### WHAT THE TASK REQUIRES
In the entries that follow, the lines from the one with "M232,1014L252,1036L241,1045L222,1023Z" through the one with "M488,1058L521,1093L503,1123" are the ones to write out, exactly and with both ends included. Nothing else should appear.

### SOURCE DATA
----------------

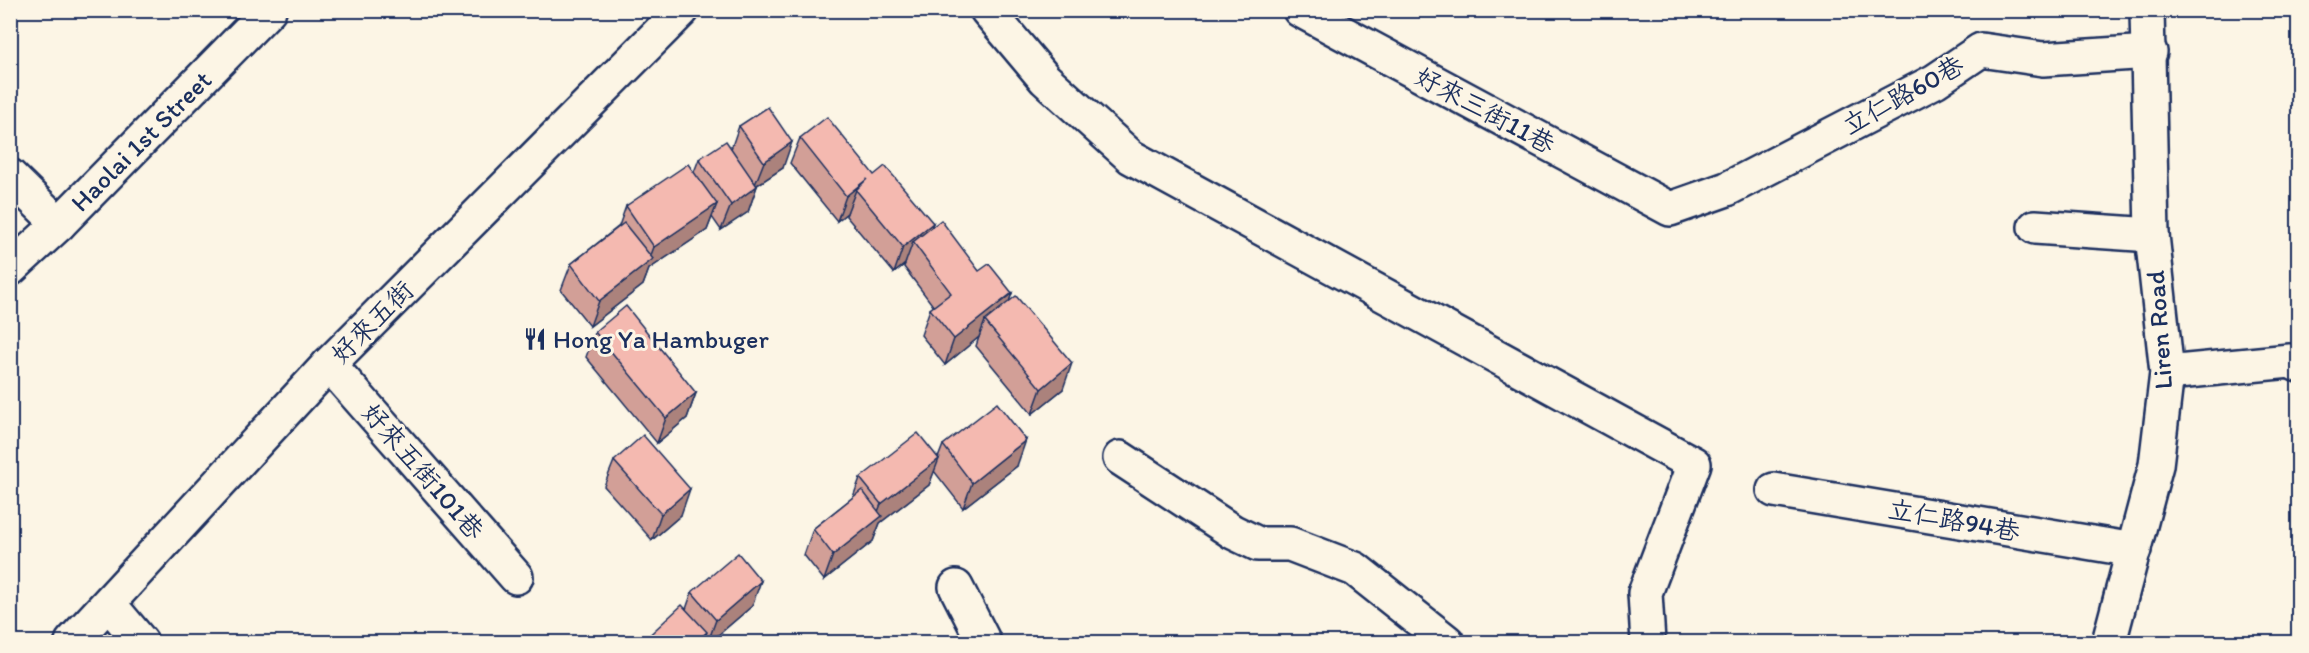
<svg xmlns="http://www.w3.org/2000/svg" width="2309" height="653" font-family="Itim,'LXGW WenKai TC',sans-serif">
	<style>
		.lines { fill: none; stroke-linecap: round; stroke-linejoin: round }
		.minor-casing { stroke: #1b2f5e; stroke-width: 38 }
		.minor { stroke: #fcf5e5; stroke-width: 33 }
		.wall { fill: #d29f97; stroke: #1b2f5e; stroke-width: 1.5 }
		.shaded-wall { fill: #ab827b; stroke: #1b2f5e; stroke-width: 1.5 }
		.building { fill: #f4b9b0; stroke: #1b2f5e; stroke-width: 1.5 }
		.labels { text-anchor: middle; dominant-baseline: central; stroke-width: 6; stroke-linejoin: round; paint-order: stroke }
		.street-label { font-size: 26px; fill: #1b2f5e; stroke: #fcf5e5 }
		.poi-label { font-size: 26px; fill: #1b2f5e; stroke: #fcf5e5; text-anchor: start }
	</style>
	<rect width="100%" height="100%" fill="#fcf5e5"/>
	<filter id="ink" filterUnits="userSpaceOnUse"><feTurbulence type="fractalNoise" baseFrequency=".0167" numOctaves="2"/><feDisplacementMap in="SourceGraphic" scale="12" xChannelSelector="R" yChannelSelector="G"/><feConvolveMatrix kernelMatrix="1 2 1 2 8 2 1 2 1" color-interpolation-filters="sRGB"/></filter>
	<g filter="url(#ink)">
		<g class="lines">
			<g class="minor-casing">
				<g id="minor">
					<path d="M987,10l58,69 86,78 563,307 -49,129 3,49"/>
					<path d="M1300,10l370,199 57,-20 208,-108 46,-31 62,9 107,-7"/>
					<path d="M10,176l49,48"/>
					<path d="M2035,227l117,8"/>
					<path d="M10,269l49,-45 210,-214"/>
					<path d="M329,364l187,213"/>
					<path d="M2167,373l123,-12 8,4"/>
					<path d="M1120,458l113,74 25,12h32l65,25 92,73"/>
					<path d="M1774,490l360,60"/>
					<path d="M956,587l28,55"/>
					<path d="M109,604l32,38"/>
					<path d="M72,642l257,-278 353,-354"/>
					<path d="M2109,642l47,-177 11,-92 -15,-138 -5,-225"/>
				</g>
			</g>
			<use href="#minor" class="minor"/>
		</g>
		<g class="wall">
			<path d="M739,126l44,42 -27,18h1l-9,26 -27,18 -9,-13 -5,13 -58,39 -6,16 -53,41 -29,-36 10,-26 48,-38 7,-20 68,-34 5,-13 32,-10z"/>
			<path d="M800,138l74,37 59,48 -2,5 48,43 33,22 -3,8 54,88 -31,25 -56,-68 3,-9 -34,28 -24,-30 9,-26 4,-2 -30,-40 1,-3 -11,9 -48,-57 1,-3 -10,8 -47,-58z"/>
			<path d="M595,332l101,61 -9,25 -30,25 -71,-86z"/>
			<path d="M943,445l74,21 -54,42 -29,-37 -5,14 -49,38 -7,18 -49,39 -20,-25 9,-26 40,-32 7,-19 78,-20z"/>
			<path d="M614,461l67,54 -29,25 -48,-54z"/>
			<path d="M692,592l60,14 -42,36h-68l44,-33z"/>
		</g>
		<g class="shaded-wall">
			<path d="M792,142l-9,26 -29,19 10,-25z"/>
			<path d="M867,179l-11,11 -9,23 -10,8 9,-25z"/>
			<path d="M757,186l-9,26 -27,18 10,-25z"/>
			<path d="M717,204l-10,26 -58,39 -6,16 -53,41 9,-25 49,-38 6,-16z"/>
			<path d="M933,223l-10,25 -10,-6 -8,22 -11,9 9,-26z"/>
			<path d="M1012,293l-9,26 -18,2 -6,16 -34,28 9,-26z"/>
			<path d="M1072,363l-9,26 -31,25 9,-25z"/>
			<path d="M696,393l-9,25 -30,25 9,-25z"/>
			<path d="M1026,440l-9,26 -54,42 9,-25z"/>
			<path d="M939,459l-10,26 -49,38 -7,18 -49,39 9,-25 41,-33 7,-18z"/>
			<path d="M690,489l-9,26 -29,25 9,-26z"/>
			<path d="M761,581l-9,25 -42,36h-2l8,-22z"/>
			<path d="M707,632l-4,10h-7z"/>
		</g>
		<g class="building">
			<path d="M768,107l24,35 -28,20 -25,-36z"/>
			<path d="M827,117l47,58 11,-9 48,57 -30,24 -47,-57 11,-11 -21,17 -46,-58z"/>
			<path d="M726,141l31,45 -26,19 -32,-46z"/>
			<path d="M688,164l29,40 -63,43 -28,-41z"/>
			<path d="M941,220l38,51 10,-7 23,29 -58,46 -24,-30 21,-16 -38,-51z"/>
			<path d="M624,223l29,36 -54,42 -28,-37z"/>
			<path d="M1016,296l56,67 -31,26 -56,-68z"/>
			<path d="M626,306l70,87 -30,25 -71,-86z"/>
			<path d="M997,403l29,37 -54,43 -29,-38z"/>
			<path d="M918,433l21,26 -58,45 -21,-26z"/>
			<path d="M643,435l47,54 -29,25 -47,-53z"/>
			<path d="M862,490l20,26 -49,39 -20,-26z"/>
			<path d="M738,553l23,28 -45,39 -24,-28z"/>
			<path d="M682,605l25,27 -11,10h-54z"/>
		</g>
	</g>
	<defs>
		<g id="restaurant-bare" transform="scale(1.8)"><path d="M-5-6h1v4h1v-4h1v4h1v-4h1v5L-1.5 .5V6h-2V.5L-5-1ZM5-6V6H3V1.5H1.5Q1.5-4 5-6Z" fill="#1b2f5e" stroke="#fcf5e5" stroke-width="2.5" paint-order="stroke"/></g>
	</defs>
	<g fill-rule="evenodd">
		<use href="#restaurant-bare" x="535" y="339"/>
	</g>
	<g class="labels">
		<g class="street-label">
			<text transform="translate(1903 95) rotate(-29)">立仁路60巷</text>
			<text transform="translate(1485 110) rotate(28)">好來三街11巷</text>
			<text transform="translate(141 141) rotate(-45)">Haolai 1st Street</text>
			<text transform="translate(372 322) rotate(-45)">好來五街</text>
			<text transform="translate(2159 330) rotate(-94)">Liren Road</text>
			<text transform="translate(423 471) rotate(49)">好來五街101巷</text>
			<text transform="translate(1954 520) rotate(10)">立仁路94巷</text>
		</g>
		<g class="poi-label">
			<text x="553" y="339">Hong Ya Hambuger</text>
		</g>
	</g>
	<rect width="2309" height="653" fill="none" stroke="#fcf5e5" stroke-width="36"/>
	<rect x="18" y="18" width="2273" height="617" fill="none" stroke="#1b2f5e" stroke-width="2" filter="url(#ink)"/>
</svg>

----------------

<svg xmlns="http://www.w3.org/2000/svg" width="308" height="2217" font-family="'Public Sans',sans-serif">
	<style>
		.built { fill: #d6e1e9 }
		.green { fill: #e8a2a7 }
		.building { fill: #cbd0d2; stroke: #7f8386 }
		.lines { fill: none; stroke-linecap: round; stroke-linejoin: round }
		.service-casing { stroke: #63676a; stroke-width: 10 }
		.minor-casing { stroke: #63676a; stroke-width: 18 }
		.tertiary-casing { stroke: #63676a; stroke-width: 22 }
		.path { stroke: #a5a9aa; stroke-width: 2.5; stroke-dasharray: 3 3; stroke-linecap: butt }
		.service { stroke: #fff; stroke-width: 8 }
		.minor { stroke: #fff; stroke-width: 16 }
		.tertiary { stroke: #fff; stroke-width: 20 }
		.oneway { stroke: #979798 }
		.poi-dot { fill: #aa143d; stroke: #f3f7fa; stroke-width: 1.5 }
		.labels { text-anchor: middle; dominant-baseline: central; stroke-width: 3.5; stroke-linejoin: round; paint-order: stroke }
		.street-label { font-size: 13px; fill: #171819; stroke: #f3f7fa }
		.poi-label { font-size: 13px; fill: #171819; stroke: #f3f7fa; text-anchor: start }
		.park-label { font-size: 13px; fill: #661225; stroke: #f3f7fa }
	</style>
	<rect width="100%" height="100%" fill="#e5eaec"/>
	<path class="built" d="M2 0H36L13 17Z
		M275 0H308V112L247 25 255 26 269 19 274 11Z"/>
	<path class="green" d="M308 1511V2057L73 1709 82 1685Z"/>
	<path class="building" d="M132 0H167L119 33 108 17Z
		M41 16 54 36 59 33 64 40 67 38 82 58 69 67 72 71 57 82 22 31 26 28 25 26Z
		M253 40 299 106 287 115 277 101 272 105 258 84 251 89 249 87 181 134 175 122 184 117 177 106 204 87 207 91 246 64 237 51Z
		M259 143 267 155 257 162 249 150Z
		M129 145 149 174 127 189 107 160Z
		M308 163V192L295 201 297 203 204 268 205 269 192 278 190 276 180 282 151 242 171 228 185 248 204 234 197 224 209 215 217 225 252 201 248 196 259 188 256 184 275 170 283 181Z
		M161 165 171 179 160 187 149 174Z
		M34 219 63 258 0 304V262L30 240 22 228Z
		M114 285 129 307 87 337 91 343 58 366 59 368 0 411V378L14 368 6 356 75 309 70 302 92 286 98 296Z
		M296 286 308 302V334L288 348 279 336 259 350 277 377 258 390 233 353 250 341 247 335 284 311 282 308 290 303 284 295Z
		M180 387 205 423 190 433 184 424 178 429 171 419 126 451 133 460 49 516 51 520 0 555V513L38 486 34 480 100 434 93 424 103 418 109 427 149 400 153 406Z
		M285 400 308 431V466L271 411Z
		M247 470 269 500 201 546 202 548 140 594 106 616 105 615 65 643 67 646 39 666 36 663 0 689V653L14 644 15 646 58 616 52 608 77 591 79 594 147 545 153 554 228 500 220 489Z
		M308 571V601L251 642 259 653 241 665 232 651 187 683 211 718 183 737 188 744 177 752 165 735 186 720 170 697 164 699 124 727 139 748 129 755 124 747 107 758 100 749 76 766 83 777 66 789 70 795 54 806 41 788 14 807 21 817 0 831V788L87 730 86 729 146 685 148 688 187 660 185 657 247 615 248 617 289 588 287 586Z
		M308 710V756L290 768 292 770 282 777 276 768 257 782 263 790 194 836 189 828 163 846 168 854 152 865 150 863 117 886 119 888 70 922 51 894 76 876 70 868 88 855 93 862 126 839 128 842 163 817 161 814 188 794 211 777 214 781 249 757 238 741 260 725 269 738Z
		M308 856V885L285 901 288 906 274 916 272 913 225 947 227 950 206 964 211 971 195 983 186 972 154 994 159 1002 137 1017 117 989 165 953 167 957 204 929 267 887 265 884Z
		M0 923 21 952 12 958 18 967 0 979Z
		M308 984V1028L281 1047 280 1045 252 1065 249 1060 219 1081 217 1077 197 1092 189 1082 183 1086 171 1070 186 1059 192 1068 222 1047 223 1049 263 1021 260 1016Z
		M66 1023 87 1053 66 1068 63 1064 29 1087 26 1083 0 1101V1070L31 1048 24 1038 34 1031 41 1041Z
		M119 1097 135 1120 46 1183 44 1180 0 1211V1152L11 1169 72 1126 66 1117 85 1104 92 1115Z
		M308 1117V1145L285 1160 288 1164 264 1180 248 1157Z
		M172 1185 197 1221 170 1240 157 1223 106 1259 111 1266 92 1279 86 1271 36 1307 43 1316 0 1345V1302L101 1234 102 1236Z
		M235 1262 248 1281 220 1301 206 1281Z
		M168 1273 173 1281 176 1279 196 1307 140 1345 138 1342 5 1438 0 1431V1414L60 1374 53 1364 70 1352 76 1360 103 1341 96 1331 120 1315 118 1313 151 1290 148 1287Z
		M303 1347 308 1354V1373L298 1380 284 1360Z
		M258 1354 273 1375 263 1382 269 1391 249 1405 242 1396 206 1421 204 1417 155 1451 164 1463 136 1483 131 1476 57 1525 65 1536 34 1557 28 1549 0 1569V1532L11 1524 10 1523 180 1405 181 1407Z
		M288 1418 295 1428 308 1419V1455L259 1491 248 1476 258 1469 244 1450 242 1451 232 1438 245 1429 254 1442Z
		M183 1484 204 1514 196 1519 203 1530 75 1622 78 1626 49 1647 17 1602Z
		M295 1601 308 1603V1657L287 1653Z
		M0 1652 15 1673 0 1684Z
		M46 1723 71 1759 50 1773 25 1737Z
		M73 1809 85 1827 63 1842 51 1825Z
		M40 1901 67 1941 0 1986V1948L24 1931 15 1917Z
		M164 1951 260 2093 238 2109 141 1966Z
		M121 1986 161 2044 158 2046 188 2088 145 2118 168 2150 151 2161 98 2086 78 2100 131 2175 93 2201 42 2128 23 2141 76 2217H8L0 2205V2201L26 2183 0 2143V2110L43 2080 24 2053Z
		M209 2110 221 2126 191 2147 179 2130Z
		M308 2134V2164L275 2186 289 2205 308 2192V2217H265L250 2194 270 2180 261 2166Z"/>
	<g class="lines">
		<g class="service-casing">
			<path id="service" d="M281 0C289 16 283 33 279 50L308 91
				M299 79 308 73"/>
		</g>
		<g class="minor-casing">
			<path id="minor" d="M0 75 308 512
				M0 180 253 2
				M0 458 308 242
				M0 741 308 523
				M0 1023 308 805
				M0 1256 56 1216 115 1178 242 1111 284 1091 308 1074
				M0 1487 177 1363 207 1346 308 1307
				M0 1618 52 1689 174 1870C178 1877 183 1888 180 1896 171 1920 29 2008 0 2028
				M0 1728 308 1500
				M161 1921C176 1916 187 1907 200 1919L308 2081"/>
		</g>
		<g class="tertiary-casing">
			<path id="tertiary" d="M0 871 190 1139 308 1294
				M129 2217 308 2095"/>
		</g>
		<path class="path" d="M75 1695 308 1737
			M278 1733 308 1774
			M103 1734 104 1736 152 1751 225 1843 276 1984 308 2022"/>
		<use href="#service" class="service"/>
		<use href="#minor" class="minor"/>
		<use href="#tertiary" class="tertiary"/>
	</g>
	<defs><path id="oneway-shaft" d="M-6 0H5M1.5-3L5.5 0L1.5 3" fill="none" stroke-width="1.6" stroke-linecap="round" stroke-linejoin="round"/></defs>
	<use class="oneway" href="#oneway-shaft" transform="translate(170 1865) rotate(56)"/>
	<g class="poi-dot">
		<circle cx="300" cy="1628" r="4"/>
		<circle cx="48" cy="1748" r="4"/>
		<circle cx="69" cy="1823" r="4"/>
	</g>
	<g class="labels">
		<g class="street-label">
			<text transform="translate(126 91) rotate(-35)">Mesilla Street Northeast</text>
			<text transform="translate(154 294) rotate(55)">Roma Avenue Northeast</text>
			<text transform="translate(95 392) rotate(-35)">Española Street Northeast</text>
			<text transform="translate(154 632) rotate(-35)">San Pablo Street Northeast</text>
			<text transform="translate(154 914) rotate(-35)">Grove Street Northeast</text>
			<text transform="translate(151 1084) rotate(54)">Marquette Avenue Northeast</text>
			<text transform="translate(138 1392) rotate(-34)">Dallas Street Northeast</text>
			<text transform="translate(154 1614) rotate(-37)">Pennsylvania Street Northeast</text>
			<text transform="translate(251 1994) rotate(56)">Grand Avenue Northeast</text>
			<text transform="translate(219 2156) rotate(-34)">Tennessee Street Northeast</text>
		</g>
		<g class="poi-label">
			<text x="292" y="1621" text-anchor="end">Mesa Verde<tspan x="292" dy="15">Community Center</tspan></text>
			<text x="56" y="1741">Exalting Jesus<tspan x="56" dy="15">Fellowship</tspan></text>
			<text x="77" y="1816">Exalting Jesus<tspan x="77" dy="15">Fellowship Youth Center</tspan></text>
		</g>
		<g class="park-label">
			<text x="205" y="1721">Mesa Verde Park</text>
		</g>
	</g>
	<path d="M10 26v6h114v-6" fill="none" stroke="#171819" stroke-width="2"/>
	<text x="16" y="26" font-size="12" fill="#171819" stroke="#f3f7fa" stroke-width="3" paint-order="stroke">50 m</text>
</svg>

----------------

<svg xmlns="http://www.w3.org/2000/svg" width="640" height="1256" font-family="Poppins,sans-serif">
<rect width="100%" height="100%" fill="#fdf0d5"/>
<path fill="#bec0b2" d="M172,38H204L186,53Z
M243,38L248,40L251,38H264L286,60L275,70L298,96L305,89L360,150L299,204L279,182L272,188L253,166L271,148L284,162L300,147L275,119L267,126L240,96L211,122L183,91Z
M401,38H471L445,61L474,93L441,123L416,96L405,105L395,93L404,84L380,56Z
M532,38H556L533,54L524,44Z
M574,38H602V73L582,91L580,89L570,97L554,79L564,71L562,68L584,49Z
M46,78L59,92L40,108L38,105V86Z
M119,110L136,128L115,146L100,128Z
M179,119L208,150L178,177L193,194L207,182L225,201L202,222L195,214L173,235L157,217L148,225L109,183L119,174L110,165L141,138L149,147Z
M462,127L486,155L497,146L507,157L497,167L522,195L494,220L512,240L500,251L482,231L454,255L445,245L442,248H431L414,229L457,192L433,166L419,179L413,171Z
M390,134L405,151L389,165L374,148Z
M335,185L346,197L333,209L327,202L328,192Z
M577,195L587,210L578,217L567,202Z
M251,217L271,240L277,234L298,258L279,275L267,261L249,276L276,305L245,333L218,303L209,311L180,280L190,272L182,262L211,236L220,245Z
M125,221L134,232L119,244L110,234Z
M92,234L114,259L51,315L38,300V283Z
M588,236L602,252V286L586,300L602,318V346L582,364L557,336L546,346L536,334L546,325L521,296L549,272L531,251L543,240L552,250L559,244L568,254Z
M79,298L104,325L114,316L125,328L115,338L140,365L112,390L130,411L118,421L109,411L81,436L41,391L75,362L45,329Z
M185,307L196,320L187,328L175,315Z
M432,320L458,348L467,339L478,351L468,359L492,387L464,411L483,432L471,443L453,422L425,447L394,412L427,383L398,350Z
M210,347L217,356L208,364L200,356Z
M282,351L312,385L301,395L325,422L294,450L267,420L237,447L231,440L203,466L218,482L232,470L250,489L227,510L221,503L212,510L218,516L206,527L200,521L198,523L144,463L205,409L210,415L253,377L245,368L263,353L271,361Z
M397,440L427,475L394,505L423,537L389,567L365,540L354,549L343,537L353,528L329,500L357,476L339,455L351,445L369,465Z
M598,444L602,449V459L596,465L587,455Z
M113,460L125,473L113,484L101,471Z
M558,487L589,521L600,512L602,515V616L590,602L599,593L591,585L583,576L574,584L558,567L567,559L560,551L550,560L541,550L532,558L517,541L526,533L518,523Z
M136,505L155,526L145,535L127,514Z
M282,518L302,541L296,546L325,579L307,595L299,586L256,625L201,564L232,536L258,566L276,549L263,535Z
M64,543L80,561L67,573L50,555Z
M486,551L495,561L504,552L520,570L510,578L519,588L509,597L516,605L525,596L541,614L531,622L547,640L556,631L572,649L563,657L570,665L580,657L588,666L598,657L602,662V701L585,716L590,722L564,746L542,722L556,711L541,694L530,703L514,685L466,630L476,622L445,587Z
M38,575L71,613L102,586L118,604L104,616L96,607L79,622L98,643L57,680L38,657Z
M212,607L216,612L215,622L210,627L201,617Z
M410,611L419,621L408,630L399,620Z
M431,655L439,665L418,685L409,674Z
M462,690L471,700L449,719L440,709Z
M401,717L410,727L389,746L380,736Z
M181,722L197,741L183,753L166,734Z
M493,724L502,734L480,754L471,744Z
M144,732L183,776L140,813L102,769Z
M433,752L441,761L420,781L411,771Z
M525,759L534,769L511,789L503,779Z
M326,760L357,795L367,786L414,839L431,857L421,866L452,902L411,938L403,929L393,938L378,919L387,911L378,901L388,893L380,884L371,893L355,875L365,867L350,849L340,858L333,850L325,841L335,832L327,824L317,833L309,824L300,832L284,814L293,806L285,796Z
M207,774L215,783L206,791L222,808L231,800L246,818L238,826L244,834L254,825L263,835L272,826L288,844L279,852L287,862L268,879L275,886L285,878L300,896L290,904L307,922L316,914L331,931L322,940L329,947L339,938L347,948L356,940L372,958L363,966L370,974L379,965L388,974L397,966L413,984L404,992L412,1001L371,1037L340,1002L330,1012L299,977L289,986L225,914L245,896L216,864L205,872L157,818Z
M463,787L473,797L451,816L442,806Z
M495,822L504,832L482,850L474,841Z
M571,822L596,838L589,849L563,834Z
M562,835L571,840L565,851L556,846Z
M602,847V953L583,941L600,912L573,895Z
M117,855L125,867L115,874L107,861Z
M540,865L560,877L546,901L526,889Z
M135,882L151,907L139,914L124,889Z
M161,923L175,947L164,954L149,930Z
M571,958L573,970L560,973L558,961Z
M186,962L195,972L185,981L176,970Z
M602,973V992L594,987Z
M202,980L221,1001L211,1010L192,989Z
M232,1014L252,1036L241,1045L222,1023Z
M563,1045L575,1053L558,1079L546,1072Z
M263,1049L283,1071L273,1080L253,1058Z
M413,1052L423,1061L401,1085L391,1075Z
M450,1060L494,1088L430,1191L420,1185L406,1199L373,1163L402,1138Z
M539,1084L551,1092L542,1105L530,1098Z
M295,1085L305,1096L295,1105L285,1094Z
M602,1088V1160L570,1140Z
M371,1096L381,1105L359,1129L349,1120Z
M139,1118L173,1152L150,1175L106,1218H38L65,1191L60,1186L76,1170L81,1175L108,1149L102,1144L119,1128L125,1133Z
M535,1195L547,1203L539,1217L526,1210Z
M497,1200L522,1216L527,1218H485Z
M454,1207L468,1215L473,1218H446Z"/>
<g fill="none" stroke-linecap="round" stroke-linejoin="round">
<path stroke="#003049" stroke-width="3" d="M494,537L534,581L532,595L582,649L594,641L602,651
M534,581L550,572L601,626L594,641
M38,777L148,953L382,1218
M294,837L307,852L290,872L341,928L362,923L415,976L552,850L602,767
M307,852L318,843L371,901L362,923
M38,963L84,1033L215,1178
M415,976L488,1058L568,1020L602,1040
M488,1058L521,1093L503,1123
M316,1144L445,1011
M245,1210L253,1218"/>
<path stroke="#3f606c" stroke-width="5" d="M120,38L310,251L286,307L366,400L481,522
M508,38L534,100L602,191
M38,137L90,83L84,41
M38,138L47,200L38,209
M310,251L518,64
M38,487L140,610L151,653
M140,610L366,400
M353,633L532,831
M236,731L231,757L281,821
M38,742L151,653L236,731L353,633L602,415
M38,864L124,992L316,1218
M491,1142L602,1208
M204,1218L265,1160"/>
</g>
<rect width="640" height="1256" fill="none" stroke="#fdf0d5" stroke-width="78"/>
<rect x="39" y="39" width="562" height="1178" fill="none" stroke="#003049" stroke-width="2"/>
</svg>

----------------

### OUTPUT OF THE EXERCISE
M232,1014L252,1036L241,1045L222,1023Z
M563,1045L575,1053L558,1079L546,1072Z
M263,1049L283,1071L273,1080L253,1058Z
M413,1052L423,1061L401,1085L391,1075Z
M450,1060L494,1088L430,1191L420,1185L406,1199L373,1163L402,1138Z
M539,1084L551,1092L542,1105L530,1098Z
M295,1085L305,1096L295,1105L285,1094Z
M602,1088V1160L570,1140Z
M371,1096L381,1105L359,1129L349,1120Z
M139,1118L173,1152L150,1175L106,1218H38L65,1191L60,1186L76,1170L81,1175L108,1149L102,1144L119,1128L125,1133Z
M535,1195L547,1203L539,1217L526,1210Z
M497,1200L522,1216L527,1218H485Z
M454,1207L468,1215L473,1218H446Z"/>
<g fill="none" stroke-linecap="round" stroke-linejoin="round">
<path stroke="#003049" stroke-width="3" d="M494,537L534,581L532,595L582,649L594,641L602,651
M534,581L550,572L601,626L594,641
M38,777L148,953L382,1218
M294,837L307,852L290,872L341,928L362,923L415,976L552,850L602,767
M307,852L318,843L371,901L362,923
M38,963L84,1033L215,1178
M415,976L488,1058L568,1020L602,1040
M488,1058L521,1093L503,1123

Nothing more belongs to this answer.